Buddies are begging to take them in a couple of weeks, but I told them it might not be worth the $$ to the rigs, and just might do better to luck out on a open water bite out at the spur.

Or better to all chip in go to Venice, charter, catch, and party in NOLA, and have our tuna for the fall. :surrender:


----------



## amarcafina (Aug 24, 2008)

We went May 25 , Sharks and more sharks, big hardtails 4-5 lb's,,, got Aj's and a few dolphin , not to good but I'm going back when the weather cools a bit more


----------



## MSViking (Oct 11, 2007)

It's fishing, sometimes it's hot and sometimes it's not. Best thing to due is listen to recent reports and be adaptable. Don't go being only prepared to live bait or chunk. Have an open mind and full quiver of options, live bait, chunking with frozen pogies, chunking with fresh caught blackfin, trolling with small ballyhoo etc.... Generally with the right mind set and patience you can make things happen at the rigs.

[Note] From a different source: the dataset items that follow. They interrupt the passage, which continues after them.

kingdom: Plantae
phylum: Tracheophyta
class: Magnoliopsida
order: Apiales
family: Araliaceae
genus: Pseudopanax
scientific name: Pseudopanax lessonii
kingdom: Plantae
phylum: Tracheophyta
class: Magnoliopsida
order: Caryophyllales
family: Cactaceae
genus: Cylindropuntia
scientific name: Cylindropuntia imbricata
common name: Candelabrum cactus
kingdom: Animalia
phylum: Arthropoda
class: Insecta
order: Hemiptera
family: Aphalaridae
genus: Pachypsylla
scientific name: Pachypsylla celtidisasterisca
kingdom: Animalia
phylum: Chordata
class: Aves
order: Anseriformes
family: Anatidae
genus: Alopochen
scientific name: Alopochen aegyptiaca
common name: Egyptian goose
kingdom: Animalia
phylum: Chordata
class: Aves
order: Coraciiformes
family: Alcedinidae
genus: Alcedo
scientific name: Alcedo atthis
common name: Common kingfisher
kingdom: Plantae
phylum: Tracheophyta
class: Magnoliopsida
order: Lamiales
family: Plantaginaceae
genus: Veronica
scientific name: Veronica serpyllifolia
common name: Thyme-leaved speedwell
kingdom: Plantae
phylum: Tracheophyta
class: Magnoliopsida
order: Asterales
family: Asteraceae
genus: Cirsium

It's mostly personal preference but I prefer Ram and Marlin or south to Petronius or the Beer Can, sharks can be bad everywhere but really really bad on the rigs near the shelf.

Robert


----------



## wide spread (May 22, 2011)

I have fished Petronius three times this year and caught a white the first time, struck out the second time and caught a large blue on the third. I never saw any sharks but never chunked, only trolled.


----------



## FenderBender (Oct 2, 2007)

The past two times I have gone to the Spur in July we caught yellowfin both times, have not been to the rigs once all summer based on the negative reports. You never know unless you try!


----------



## eddiem84 (Nov 3, 2010)

FenderBender said:


> The past two times I have gone to the Spur in July we caught yellowfin both times, have not been to the rigs once all summer based on the negative reports. You never know unless you try!


Same here, we have been to the Spur three times this year and caught multiple yellowfin every time. Haven't even tried either, they have been everywhere.


----------